AUFGABENSTELLUNG: Zeige bitte jede Zeile der Datensätze, in der die Zeichenfolge „different“ vorkommt. Groß- und Kleinschreibung sind dabei zu beachten.

Gespeicherte Daten:
::::
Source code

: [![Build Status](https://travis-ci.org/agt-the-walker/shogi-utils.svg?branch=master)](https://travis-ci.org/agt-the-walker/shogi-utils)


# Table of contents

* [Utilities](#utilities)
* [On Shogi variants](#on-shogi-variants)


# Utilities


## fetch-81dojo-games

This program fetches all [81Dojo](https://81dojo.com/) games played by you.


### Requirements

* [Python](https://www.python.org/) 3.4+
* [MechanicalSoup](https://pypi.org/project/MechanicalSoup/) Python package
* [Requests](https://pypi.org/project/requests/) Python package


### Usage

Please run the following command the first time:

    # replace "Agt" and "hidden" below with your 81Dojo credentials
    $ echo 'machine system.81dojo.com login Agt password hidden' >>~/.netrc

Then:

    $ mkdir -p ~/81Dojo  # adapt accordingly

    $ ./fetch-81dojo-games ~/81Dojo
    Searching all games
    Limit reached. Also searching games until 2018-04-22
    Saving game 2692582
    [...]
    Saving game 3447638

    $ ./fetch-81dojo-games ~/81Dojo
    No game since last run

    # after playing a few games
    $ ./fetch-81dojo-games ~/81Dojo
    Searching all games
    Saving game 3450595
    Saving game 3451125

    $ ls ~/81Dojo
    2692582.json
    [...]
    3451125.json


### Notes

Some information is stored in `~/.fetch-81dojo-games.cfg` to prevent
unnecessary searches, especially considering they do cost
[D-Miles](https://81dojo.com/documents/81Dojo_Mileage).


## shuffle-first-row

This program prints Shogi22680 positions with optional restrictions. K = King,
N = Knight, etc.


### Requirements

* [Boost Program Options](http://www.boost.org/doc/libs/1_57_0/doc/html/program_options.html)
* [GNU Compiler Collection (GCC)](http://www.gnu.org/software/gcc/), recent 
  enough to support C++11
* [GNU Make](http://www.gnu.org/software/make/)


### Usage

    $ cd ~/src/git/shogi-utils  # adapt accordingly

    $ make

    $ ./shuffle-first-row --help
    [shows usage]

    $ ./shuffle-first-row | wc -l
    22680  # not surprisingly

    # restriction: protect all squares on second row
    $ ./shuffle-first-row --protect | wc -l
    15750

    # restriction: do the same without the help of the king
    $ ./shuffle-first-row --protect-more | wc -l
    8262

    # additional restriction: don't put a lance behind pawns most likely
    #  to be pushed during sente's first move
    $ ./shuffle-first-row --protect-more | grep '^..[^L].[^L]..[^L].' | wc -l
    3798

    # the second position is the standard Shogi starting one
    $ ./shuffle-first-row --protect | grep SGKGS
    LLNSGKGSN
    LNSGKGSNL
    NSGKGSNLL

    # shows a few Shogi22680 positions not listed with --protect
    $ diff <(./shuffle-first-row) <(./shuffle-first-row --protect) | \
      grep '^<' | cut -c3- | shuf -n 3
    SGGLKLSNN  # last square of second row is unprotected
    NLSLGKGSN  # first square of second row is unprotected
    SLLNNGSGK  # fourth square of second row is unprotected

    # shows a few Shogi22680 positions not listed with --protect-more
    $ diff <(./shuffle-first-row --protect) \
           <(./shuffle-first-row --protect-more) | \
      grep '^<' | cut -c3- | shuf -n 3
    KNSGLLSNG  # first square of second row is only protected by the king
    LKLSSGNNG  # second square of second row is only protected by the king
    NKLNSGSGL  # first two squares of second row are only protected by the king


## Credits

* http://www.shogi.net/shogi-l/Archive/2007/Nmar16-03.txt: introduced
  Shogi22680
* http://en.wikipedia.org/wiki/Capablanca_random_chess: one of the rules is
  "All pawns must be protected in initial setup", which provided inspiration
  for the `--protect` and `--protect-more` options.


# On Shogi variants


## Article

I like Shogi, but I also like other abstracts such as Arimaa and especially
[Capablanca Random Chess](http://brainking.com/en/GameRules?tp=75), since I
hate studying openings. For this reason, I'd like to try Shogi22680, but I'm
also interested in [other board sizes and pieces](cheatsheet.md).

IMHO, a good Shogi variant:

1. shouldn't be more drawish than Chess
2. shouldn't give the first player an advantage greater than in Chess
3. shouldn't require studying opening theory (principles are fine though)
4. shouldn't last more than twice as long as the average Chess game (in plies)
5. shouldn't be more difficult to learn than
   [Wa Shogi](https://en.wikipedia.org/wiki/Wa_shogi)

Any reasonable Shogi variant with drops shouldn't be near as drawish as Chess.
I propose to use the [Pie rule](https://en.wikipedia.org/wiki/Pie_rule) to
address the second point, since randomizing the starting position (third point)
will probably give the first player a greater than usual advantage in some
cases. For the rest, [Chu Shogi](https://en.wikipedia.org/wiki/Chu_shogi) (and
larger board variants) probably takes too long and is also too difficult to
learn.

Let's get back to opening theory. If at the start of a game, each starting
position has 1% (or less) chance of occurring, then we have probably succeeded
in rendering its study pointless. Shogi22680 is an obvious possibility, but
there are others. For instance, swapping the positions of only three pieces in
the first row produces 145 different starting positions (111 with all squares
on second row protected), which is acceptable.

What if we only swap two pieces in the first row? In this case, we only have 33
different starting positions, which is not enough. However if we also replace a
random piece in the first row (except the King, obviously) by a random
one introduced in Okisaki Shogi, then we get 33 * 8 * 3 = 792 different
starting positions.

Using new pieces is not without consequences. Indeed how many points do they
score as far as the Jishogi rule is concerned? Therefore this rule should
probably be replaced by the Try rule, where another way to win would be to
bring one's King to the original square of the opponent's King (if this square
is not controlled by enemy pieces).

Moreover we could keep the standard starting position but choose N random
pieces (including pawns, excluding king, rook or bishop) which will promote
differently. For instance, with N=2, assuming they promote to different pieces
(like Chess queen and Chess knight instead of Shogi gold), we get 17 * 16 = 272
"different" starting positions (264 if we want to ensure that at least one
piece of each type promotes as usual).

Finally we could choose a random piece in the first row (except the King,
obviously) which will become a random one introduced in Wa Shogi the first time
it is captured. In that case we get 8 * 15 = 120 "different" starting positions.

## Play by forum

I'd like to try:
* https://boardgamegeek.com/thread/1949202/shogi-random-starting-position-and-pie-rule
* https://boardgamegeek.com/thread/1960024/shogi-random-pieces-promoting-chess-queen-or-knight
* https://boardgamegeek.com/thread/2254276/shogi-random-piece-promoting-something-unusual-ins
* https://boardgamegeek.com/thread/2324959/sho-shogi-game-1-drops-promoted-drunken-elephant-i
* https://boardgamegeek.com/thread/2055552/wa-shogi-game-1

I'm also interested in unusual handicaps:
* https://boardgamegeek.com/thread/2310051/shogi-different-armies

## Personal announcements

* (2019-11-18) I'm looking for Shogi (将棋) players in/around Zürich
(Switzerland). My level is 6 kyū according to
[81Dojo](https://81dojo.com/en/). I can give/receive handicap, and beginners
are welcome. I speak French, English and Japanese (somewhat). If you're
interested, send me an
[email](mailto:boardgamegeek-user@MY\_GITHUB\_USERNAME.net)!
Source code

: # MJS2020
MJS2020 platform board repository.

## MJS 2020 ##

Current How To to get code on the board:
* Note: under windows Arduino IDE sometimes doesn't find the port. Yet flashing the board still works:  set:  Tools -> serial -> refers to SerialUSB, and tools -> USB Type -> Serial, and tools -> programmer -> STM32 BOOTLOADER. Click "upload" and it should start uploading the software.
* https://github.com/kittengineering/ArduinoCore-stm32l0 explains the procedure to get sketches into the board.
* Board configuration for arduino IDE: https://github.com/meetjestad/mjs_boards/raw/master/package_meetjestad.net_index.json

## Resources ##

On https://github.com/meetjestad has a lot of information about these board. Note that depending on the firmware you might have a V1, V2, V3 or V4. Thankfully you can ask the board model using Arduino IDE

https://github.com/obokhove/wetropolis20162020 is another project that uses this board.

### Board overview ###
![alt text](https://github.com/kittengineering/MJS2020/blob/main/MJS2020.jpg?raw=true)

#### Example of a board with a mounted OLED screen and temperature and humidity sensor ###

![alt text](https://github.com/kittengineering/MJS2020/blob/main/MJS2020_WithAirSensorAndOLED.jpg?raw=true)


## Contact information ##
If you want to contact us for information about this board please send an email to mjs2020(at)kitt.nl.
::::
ANTWORTFELD:
the first row produces 145 different starting positions (111 with all squares
different starting positions, which is not enough. However if we also replace a
one introduced in Okisaki Shogi, then we get 33 * 8 * 3 = 792 different
differently. For instance, with N=2, assuming they promote to different pieces
"different" starting positions (264 if we want to ensure that at least one
it is captured. In that case we get 8 * 15 = 120 "different" starting positions.
* https://boardgamegeek.com/thread/2310051/shogi-different-armies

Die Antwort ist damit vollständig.